Summer Tweed, Makes Me Feel Fine
By G. Bruce Boyer
Jul 13, 2022
For all summer's many joys, it can still be hard to relinquish the tactility of one's tweeds once the temperature begins to rise. Fortunately we have a solution, in the form of our 'summer tweed' jacket. G. Bruce Boyer elucidates.
I can usually come up with a decent opening line, it’s the rest of them that give me trouble. But I’d like to make a bit of a prediction that the Summer Wardrobe’s MVP this year will be the tweed sports jacket. I don’t mean heavy, wintertweed, I mean those wonderful blends of linen and wool that can be woven with a slightly rough, open weave that both resembles tweed and yet has the necessary airiness demanded by warmth and humidity. The mix of yarns that promotes the virtues of each, and captures that irresistible insouciance of stylish summer attire. That’s what I’m talking about.
Fabric woven from plant material – flax, silk, cotton -- has been around for at least 40,000 years, and cloth woven from sheep wool for over 10,000, but it’s interesting to think that successful attempts to alter these time-honoured means of production changed very little until the last century, when industrial weaving and chemical experimentation moved us forward into the realm of comfortable fabrics.

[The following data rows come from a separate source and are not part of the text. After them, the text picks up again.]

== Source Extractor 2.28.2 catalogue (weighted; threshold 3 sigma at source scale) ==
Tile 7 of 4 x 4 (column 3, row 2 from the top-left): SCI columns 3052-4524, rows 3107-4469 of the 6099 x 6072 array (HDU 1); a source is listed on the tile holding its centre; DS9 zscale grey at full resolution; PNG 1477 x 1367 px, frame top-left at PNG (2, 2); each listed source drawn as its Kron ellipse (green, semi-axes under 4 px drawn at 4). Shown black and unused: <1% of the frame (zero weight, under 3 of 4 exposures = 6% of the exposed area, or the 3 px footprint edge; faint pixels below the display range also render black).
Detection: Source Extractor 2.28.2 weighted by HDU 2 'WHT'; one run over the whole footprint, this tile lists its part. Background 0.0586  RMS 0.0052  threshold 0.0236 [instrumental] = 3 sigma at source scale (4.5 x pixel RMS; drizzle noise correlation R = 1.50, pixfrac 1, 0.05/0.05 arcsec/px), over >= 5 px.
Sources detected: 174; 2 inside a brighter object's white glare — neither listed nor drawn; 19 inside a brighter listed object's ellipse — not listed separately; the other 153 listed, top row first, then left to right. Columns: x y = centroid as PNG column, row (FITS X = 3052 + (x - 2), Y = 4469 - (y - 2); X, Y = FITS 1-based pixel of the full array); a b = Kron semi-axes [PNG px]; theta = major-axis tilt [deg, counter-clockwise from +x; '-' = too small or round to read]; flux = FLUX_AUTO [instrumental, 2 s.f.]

Attempts to produce fabric to make it more utilitarian or beautiful weren’t really successful until the chemical invention of cellulose derivatives in the mid-1800s, and the blending of natural fibers at the end of that century. “Viyella”, the first of the branded blended fabrics (55% wool / 45% cotton), was introduced in 1893. And it wasn’t until the mid-1960s that blends of cotton, rayon, silk, and wool were effectively woven to produce lightweight cloths that could simulate the look of heavier fabrics, more comfortable versions of their winter counterparts.
Why it took such an incredibly long time to achieve such a good idea – blended fabrics woven together to promote the best qualities of each – is undoubtedly due to the pace of industrial science. But once a variety of production problems were solved – we don’t need a lot of technical info here, do we, not among friends – blended fabrics revolutionised clothing.
Which brings me ‘round the corner and up to the doorstep of summer tweeds. I don’t know anyone who doesn’t like the look of tweed, the depth of texture and soft subtlety of colour, the slightly springy hand and sophisticated casualness of it. But even lightweight woollen tweed has been found too warm for summer tailoring. What to do? Obviously weave a blended fabric with the look of tweed without the weight. Experiments in this field have met with mixed reviews over the years, but a blend of equal parts wool and linen has been found to have the right properties, the texture and look of tweed without the weight. The linen provides the slightly coarse, beefiness of texture, while the finely spun wool resists the wrinkling associated with pure linens.
So, miraculous age in which we live, it is possible to duplicate your favourite tweed sports jacket with a lightweight version. It’s working outside the box a bit, while still remembering what the box looks like.